Baltimore Mayor Sheila Dixon’s administration filed suit today in U.S. District Court alleging that Wells Fargo Bank engaged in predatory lending practices in black neighborhoods within the city.
According to a lawsuit, black neighborhoods in Baltimore were disproportionately affected by the subprime mortgage crisis, with most of the company’s loans that ended in foreclosure made in neighborhoods where the population is more than 80 percent black.
“When you have foreclosures, the property values drop, and you get less tax revenue. There’s fire and police costs that come from abandoned and boarded-up and vacant properties,” said John P. Relman, a Washington-based attorney who is representing the city in the lawsuit. “It leads to crime and drugs and school problems as the community is being destabilized.”
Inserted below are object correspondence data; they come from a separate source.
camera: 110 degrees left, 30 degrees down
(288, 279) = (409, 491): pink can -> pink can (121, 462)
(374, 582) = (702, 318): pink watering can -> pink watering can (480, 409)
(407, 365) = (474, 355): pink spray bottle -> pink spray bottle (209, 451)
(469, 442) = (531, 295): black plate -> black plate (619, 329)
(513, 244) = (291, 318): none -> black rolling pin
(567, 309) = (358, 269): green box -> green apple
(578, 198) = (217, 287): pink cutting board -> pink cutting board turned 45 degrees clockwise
The lawsuit claims Wells Fargo used a practice known as “reverse redlining”, which instead of denying loans to a certain group or community, exploits that group with higher fees, rates, and penalties, an illegal practice under the federal Fair Housing Act.
For example, it claims that mortgages for homes worth $75,000 or less, most of which happened to be located in black neighborhoods, had inflated mortgage rates that were riddled with fees and surcharges.
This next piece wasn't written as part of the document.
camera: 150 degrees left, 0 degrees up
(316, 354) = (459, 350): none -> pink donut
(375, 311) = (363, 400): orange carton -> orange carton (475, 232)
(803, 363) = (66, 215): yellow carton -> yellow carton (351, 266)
“You could be equally well-qualified, but if you happen to buy a house that’s worth $75,000 or less, you’re going to pay more,” Relman said.
San Francisco-based Wells Fargo does not comment on pending litigation, but spokeswoman Debora Blume said in a statement that the bank did not consider race when originating loans.
“We do not tolerate illegal discrimination against, or unfair treatment of, any consumer,” Blume said. “Our loan pricing is based on credit risk. We are committed to serving all customers fairly – our continued growth depends on it.”
Wells Fargo has been one of the two largest mortgage providers in Baltimore since 2004, making 1,285 loans a year totaling more than $600 million from 2004 through 2006.
The lawsuit says more than 33,000 homes in Baltimore have been subjected to foreclosure filings since 2000, and Wells Fargo has more foreclosures than any other mortgage lender.